Apply what you read
- A) Answer each question from the fracking passage, one per line:
(i) What does limiting drilling to the deepest areas of the Marcellus Shale aim to reduce?
(ii) Even within the southwest region, where would drilling be banned?
(iii) Of which town is Dewey Decker the town supervisor?
- B) For each statement, say yes or no according to the fracking passage, and quote the words that decide it:
(i) Drilling would be permitted in every town of the southwest region.
(ii) Residents of Sanford have already leased thousands of acres to a drilling company.
(iii) The "Southern Tier" lies directly south of Pennsylvania.

### Text for analysis

The plan ... would limit drilling to the deepest areas of the Marcellus Shale rock formation in an effort to reduce the risk of groundwater contamination.
Even within the southwest region--primarily Broome, Chemung, Chenango, Steuben and Tioga Counties--drilling would be permitted only in towns that agree to it and would be banned in Catskill Park, aquifers and nationally designated historic districts.More than the rural-urban divide, however, the divide between where fracking will and will not be permitted to occur is based on economic need--indeed, in some places, economic desperation. A few dozen communities in the state's "Southern Tier," directly north of Pennsylvania and in western New York, have passed resolutions in favor of fracking. Hakim's story goes on to give a vivid sense of why people in these nether regions of New York tend to supporting drilling:
"A lot of people look at this as a way to save our property," said Dewey Decker, a farmer, a member of a coalition of landowners supporting fracking and the town supervisor of Sanford, in Broome County, at the Pennsylvania border. Residents of the town, including Mr. Decker, have already leased thousands of acres to a drilling company.

######
### Recorded information

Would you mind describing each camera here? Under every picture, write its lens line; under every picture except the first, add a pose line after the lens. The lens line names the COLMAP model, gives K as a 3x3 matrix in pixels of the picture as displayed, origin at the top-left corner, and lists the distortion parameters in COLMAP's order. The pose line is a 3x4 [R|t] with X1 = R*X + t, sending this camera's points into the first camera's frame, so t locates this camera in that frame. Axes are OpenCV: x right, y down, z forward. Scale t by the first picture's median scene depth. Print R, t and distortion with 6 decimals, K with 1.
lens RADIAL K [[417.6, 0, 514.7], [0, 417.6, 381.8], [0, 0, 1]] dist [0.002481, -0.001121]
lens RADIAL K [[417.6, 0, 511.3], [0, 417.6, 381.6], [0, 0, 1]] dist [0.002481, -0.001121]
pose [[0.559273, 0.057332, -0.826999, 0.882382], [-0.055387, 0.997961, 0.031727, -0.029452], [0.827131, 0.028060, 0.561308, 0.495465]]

######

Written answers
- A)
(i) The risk of groundwater contamination.
(ii) In Catskill Park, aquifers and nationally designated historic districts.
(iii) Sanford, in Broome County.

- B)
(i) No: "drilling would be permitted only in towns that agree to it"
(ii) Yes: "Residents of the town, including Mr. Decker, have already leased thousands of acres to a drilling company."
(iii) No: "directly north of Pennsylvania"